In a televised statement on Friday, Recep Tayyip Erdogan said the Turkey-backed Free Syrian Army fighters and Turkish troops were 6km from the centre of Afrin.
“Now the centre of Afrin is surrounded and our entry is imminent,” he said.
“We are removing the last remaining obstacles standing before our besieging of Afrin city centre.”
However, a spokesperson for the Kurdish People’s Protection Units (YPG) troops contradicted the claims.
“The forces of Erdogan’s Turkish army … are 10 to 15km away from it [Afrin],” Nouri Mahmoud said.
“Today, there were also clashes around Bulbul, where they announced around 30 days ago that they captured, occupied it.”

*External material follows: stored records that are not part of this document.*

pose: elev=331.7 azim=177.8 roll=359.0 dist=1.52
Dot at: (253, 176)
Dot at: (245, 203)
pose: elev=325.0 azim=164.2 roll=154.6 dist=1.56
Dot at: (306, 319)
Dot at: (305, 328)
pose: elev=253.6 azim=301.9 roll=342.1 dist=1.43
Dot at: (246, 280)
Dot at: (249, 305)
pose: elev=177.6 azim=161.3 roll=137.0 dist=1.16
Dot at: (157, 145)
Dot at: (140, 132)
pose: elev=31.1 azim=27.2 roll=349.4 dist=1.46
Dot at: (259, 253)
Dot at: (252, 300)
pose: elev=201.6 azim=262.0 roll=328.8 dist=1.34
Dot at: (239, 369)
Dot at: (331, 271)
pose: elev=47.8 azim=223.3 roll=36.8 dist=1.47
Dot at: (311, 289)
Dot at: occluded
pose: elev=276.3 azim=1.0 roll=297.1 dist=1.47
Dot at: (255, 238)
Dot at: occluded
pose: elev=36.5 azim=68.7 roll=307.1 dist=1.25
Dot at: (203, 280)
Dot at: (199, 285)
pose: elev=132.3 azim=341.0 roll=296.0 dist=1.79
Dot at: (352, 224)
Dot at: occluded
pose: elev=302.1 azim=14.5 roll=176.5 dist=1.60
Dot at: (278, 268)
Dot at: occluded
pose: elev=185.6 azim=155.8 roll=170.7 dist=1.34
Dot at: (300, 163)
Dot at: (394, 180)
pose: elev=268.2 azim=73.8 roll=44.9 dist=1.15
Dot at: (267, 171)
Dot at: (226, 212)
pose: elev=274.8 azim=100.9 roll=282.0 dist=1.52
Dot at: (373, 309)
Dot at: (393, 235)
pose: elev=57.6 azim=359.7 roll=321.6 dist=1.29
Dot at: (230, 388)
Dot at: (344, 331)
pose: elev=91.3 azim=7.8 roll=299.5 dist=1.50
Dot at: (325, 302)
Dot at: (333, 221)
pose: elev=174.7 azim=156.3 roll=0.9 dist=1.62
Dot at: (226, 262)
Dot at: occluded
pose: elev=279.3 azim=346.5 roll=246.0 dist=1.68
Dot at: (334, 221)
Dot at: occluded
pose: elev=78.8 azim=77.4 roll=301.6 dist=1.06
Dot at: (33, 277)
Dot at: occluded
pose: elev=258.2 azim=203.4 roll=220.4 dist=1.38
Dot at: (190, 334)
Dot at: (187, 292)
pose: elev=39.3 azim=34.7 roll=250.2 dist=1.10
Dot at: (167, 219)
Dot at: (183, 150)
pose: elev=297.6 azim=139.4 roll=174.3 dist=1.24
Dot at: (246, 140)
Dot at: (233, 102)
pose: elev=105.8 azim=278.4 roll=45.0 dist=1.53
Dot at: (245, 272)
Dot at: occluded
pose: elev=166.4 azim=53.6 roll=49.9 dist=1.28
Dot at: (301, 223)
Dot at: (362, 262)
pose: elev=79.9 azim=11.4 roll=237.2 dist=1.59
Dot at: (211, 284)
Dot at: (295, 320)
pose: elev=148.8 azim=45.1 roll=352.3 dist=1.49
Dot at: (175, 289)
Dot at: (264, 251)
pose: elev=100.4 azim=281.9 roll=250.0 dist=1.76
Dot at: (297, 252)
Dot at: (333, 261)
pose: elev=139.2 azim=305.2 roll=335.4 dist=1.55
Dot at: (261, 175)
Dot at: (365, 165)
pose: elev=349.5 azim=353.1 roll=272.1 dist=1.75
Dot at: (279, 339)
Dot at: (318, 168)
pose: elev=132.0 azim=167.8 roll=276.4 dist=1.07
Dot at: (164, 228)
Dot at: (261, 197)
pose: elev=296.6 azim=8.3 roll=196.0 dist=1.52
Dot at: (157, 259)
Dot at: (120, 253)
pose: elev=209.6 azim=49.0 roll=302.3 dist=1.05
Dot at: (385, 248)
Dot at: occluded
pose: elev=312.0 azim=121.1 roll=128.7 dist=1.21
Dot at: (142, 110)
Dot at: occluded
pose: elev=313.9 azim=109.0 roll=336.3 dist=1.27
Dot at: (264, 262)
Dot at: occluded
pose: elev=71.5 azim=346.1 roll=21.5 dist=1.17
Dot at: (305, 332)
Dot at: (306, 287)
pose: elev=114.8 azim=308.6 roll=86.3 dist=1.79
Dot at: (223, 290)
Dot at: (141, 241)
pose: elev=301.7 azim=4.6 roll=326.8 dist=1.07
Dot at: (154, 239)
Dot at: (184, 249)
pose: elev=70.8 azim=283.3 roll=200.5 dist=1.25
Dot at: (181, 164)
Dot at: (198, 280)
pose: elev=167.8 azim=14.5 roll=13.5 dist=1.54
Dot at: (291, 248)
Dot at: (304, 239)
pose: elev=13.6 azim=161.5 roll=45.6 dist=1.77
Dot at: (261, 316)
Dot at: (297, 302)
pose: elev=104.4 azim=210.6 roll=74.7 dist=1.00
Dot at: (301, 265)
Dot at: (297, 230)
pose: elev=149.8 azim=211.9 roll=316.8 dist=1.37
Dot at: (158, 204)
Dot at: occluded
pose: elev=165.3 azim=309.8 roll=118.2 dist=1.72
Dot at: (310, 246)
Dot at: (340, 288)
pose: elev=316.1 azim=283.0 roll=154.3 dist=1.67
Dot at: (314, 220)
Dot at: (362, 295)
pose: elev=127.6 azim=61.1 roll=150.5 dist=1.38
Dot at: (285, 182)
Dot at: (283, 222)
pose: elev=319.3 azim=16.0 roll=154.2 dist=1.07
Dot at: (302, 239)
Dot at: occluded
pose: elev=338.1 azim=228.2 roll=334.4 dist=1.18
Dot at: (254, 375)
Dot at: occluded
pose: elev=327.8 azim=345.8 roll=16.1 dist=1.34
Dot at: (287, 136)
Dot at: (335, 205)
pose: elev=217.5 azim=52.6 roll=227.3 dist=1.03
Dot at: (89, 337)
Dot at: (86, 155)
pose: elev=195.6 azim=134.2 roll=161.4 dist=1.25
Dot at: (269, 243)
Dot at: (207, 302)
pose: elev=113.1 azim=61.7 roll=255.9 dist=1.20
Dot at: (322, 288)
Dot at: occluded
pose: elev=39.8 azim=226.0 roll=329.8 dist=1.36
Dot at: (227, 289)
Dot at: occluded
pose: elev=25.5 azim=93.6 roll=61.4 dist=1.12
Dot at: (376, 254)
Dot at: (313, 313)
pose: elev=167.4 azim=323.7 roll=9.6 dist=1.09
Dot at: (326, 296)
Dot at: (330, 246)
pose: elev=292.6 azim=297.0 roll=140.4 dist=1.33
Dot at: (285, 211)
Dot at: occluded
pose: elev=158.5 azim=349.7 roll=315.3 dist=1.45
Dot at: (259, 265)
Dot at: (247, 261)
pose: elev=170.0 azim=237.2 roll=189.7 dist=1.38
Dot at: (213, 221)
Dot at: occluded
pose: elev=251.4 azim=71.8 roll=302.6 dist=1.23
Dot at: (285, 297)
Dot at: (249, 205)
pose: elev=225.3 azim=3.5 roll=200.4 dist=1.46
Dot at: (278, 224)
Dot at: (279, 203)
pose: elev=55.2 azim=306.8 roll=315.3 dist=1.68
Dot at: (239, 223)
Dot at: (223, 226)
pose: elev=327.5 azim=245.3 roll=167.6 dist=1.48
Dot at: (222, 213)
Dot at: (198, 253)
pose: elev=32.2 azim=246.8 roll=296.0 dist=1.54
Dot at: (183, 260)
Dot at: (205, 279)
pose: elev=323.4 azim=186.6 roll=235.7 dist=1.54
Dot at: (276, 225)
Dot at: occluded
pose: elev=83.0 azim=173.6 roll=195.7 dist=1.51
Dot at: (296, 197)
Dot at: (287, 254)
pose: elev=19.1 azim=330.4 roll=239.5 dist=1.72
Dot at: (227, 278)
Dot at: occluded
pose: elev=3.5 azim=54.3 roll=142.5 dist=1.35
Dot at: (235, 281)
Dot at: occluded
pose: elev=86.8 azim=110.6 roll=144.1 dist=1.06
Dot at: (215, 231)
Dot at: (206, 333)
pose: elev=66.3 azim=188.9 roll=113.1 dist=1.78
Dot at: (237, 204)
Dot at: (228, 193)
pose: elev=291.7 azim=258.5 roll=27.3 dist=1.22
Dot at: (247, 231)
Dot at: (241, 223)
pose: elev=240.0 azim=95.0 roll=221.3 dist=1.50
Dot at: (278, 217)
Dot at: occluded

The assault on Afrin is part of Operation Olive Branch, a Turkish military offensive to remove Kurdish fighters in northwestern Syria.
In his speech, Erdogan said the military operation would not end with the seizure of Afrin.
“We are in Afrin today; we will be in Manbij tomorrow. The next day we will ensure that the east of Euphrates will be cleared of terrorists up to the Iraqi border,” he said.
The YPG, the armed wing of the Kurdish Democratic Union (PYD) Party in Syria, is considered a “terrorist group” by Turkey.
Turkey says they have ties to the outlawed Kurdistan Workers’ Party (PKK), active in Turkey.
The PKK has waged a decades-long armed fight against the Turkish state that has killed tens of thousands of people.
Relations between NATO allies US and Turkey have been strained over a number of issues, notably the US arming of the YPG.
Turkey has repeatedly called on the US to stop working with the YPG.